Page excerpt »
========================================
49Article 12 of Regulation No 1612/68, on the other hand, grants the children of a migrant worker an autonomous right to education. That right is not dependent on possessing the status of dependent child (Case C-7/94 Gaal [1995] ECR I-1031 , paragraph 25); nor is it dependent on the right of residence of the children’s parents in the host Member State (Case C-310/08 Ibrahim [2010] ECR I-1065 , paragraph 40). Nor yet is it limited to the children of migrant workers, since it applies also to the children of former migrant workers ( Ibrahim , paragraph 39).

50Article 12 requires only that the child have lived with his parents or with either parent in a Member State while at least one of the parents resided there as a worker (Case 197/86 Brown [1988] ECR 3205 , paragraph 30, and Case C-480/08 Teixeira [2010] ECR I-1107 , paragraph 52).

51Although it is true that the scope ratione personae of Article 7(2) of Regulation No 1612/68 and that of Article 12 of that regulation are different, the Court has nevertheless held that both those provisions lay down, in the same way, a general rule which, in matters of education, requires every Member State to ensure equal treatment between, on the one hand, its own nationals and, on the other, the children of workers established within its territory who are nationals of another Member State ( di Leo , paragraph 15).

52As regards the argument of the Kingdom of the Netherlands relating to Bernini and Meeusen , it is sufficient to recall the case-law referred to in paragraph 37 above, according to which Article 7(2) of Regulation No 1612/68 prohibits not only overt discrimination on grounds of nationality but also all covert forms of discrimination which, through the application of other criteria of differentiation, lead in fact to the same result.

53Moreover, as the Advocate General pointed out in point 35 of her Opinion, the personal scope of the equal treatment obligation set out in Article 7(2) of Regulation No 1612/68 is not dependent on the type of discrimination involved.

54It follows that the residence requirement laid down in Article 2.14(2) of the WSF 2000 creates an inequality in treatment as regards access to portable funding between, on the one hand, Netherlands workers and, on the other, migrant workers residing in the Netherlands or employed in that Member State as frontier workers.

55Such an inequality constitutes indirect discrimination which, unless objectively justified, is prohibited under Article 7(2) of Regulation No 1612/68. Yet, even if it were objectively justified, it would still have to be of such a nature as to ensure achievement of the aim pursued and not go beyond what was necessary for that purpose (see, inter alia, Case C-325/08 O lympique Lyonnais [2010] ECR I-2177 , paragraph 38).
========================================
Recorded information »

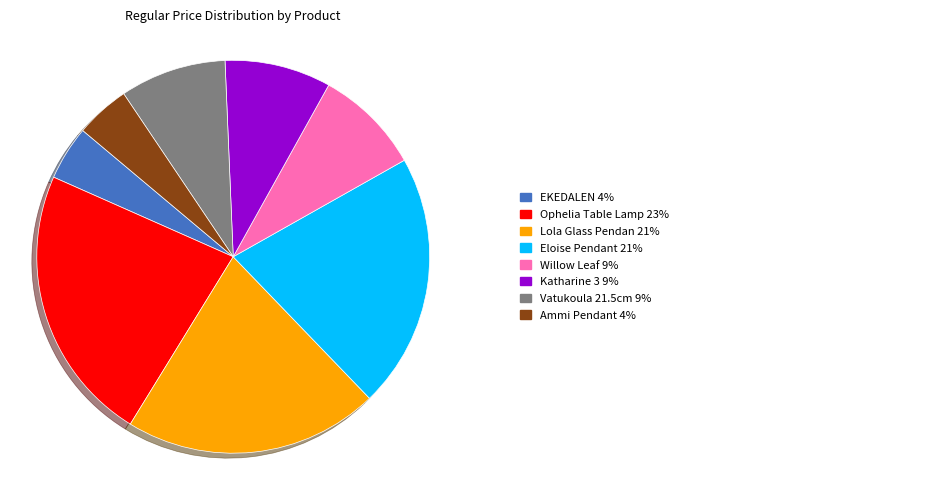

Does any single category account for the majority?

No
========================================
Your assignment » Please duplicate word for word the passage of the court ruling above, starting at "50Article 12 requires" and ending at "I-1107 , paragraph 52).".

The completed task »
50Article 12 requires only that the child have lived with his parents or with either parent in a Member State while at least one of the parents resided there as a worker (Case 197/86 Brown [1988] ECR 3205 , paragraph 30, and Case C-480/08 Teixeira [2010] ECR I-1107 , paragraph 52).